Organized by the center with the support of other organizations, an international conference on The Fifteenth Communist Party Congress and Chinas Development was held in New York City in November 1997. The conference featured papers on the significance of the Fifteenth Congress of the CCP for Chinas political direction, the reform of state-owned enterprises, social problems, cultural reconstruction, Chinas reunification, ethnic problems, and U.S.China relations. This book is an outgrowth of that conference; most of its authors were participants and are research fellows of the center.

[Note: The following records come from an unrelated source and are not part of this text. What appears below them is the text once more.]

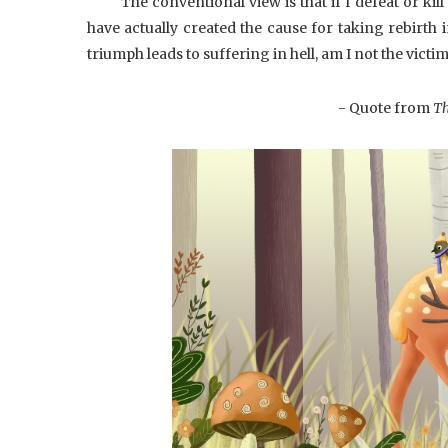
The conventional view is that if I defeat or kil
have actually created the cause for taking rebirth i
triumph leads to suffering in hell, am I not the victi
- Quote from
Th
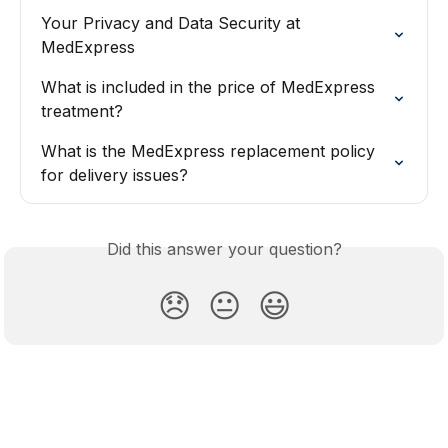
Your Privacy and Data Security at 
MedExpress
What is included in the price of MedExpress 
treatment?
What is the MedExpress replacement policy 
for delivery issues?
Did this answer your question?
😞
😐
😃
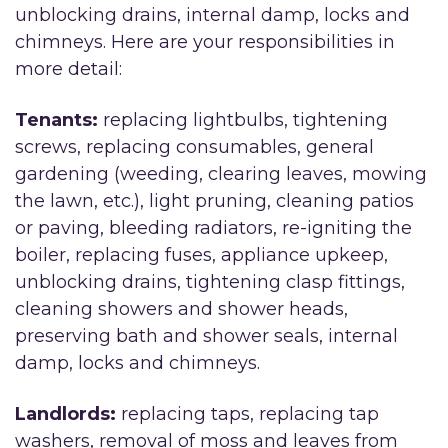
unblocking drains, internal damp, locks and
chimneys. Here are your responsibilities in
more detail:
Tenants:
replacing lightbulbs, tightening
screws, replacing consumables, general
gardening (weeding, clearing leaves, mowing
the lawn, etc.), light pruning, cleaning patios
or paving, bleeding radiators, re-igniting the
boiler, replacing fuses, appliance upkeep,
unblocking drains, tightening clasp fittings,
cleaning showers and shower heads,
preserving bath and shower seals, internal
damp, locks and chimneys.
Landlords:
replacing taps, replacing tap
washers, removal of moss and leaves from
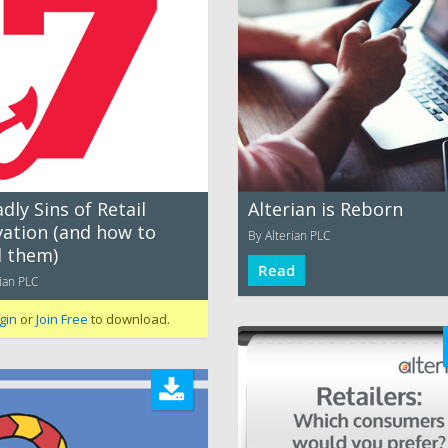
dly Sins of Retail
Alterian is Reborn
vation (and how to
By Alterian PLC
d them)
Read
ian PLC
gin
or
Join Free
to download.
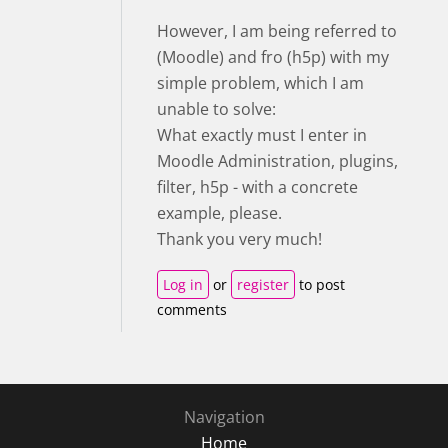
However, I am being referred to
(Moodle) and fro (h5p) with my
simple problem, which I am
unable to solve:
What exactly must I enter in
Moodle Administration, plugins,
filter, h5p - with a concrete
example, please.
Thank you very much!
Log in
or
register
to post
comments
Navigation
Home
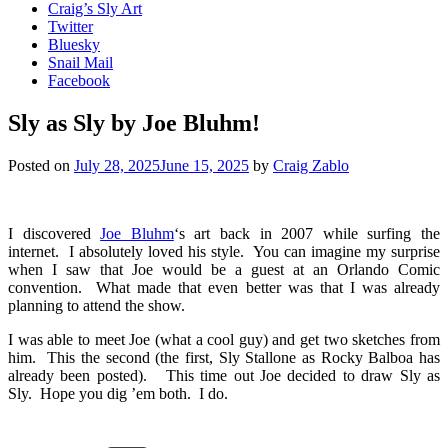
Craig’s Sly Art
Twitter
Bluesky
Snail Mail
Facebook
Sly as Sly by Joe Bluhm!
Posted on
July 28, 2025
June 15, 2025
by
Craig Zablo
I discovered
Joe Bluhm
‘s art back in 2007 while surfing the
internet. I absolutely loved his style. You can imagine my surprise
when I saw that Joe would be a guest at an Orlando Comic
convention. What made that even better was that I was already
planning to attend the show.
I was able to meet Joe (what a cool guy) and get two sketches from
him. This the second (the first, Sly Stallone as Rocky Balboa has
already been posted). This time out Joe decided to draw Sly as
Sly. Hope you dig ’em both. I do.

The editors of this volume have selected ten essays focused on economic reform and political challenges that they believe address the toughest issues, offer the sharpest analyses, and will be of most interest to a wide audience of English-speaking readers. The authors write with the insight that comes from having lived and worked within the Chinese communist system, while at the same time trying to answer the questions they know will be on the minds of their North American colleagues and students. All who are interested in modern China will benefit from the expertise and insight of the authors.